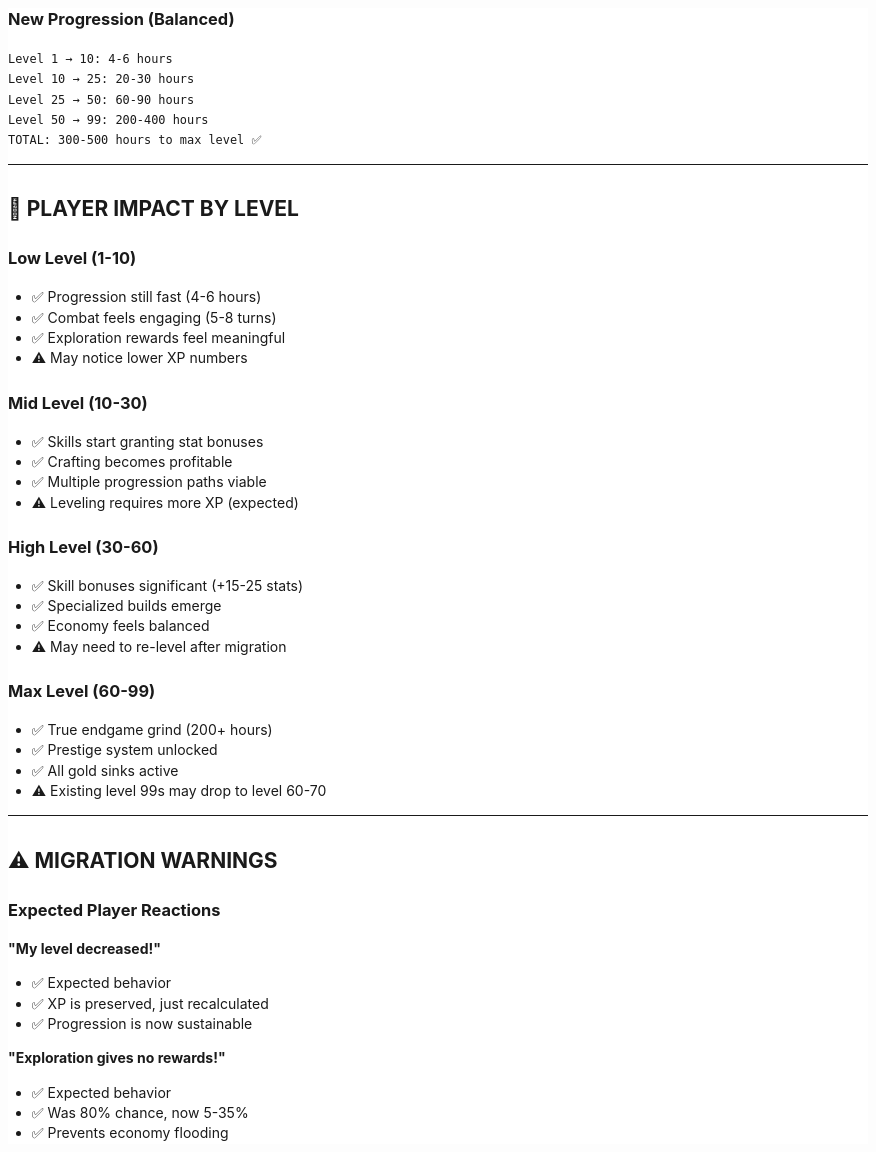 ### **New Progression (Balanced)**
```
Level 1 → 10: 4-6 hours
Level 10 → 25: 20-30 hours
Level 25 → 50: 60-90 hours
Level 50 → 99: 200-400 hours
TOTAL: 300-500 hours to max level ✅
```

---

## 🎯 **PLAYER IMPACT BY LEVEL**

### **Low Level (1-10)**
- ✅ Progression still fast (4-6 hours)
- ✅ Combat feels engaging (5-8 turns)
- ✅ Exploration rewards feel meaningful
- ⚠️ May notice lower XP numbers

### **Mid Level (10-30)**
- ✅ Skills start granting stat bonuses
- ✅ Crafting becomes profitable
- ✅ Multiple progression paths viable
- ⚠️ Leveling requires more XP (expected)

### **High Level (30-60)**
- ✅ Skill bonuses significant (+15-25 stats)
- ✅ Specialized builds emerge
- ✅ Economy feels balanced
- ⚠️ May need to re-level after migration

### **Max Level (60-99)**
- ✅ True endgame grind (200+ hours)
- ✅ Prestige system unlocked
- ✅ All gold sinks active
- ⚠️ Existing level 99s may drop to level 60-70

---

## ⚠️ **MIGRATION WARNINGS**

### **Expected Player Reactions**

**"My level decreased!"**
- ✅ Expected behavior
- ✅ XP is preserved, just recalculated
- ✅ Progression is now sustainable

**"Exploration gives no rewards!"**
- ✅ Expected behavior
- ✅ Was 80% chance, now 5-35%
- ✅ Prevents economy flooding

--

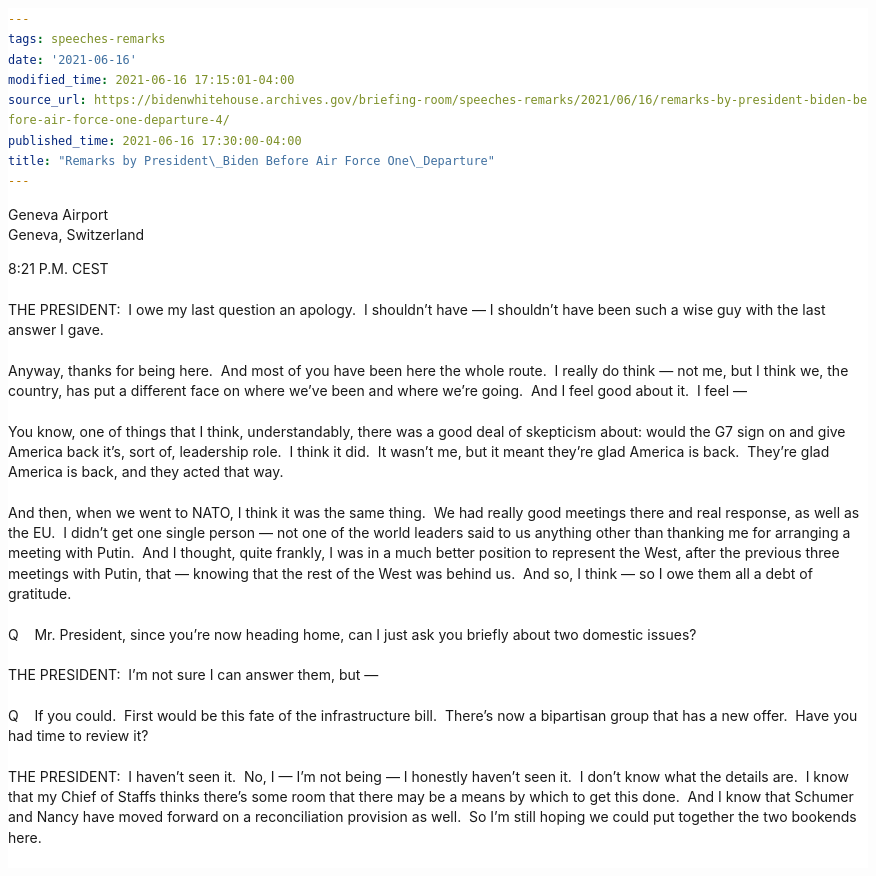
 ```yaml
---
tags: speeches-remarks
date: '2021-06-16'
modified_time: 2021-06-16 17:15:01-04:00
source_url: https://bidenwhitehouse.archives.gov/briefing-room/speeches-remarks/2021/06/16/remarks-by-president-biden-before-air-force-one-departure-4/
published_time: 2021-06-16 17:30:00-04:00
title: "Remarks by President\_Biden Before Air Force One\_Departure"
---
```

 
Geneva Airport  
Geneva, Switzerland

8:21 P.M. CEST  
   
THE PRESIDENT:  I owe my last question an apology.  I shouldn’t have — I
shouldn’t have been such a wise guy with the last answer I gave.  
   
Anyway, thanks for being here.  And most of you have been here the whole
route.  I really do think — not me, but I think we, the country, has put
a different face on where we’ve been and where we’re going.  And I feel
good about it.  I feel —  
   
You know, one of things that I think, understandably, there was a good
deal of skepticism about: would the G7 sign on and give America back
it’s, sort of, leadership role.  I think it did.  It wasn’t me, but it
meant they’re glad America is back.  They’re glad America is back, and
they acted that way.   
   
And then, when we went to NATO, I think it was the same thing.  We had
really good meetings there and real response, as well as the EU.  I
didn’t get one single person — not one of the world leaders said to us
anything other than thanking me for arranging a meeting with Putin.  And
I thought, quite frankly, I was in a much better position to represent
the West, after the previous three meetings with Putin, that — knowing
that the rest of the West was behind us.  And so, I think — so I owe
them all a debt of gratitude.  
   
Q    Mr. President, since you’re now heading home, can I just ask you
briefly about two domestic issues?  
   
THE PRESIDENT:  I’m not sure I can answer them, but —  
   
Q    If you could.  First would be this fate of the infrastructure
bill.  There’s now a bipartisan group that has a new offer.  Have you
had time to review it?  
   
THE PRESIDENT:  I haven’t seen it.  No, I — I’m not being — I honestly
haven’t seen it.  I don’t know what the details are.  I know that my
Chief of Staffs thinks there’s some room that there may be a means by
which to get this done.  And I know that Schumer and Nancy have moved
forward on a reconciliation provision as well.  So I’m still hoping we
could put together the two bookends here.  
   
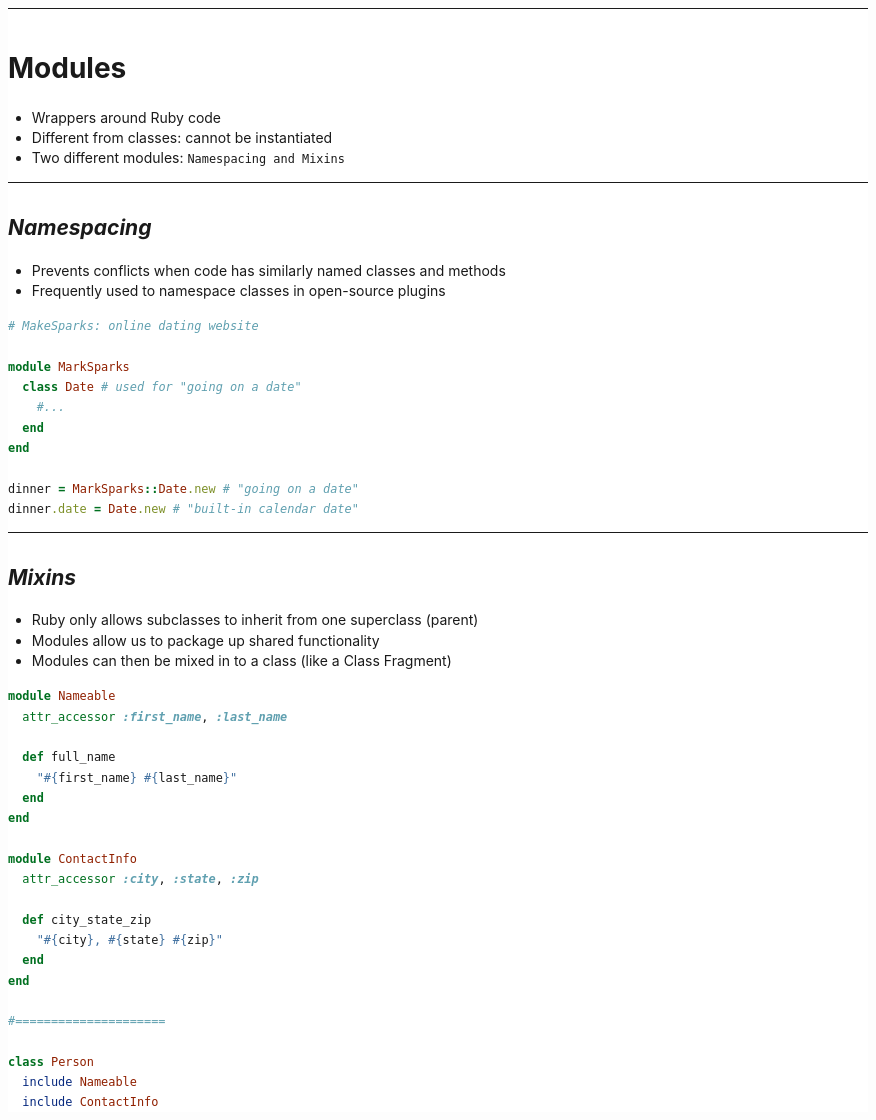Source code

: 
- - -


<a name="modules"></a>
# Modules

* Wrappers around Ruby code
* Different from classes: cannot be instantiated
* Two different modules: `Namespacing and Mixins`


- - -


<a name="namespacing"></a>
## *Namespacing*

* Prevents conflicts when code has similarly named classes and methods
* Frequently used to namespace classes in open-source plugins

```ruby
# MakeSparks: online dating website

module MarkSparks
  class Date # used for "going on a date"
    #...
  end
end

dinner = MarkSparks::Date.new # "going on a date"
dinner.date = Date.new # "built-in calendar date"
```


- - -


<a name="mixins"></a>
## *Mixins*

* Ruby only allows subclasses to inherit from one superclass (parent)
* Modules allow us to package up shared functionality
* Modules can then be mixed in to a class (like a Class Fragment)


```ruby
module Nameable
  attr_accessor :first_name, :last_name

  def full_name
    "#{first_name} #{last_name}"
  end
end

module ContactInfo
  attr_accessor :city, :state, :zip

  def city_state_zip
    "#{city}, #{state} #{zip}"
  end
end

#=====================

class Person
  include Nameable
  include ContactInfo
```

(TASK BRIEF): Return a word-for-word copy of the lines above from the one holding "- ✅ Specialized builds emerge" through the one holding "- ✅ XP is preserved, just recalculated", with both of them included and nothing besides.

(WRITTEN RESPONSE):
- ✅ Specialized builds emerge
- ✅ Economy feels balanced
- ⚠️ May need to re-level after migration

### **Max Level (60-99)**
- ✅ True endgame grind (200+ hours)
- ✅ Prestige system unlocked
- ✅ All gold sinks active
- ⚠️ Existing level 99s may drop to level 60-70

---

## ⚠️ **MIGRATION WARNINGS**

### **Expected Player Reactions**

**"My level decreased!"**
- ✅ Expected behavior
- ✅ XP is preserved, just recalculated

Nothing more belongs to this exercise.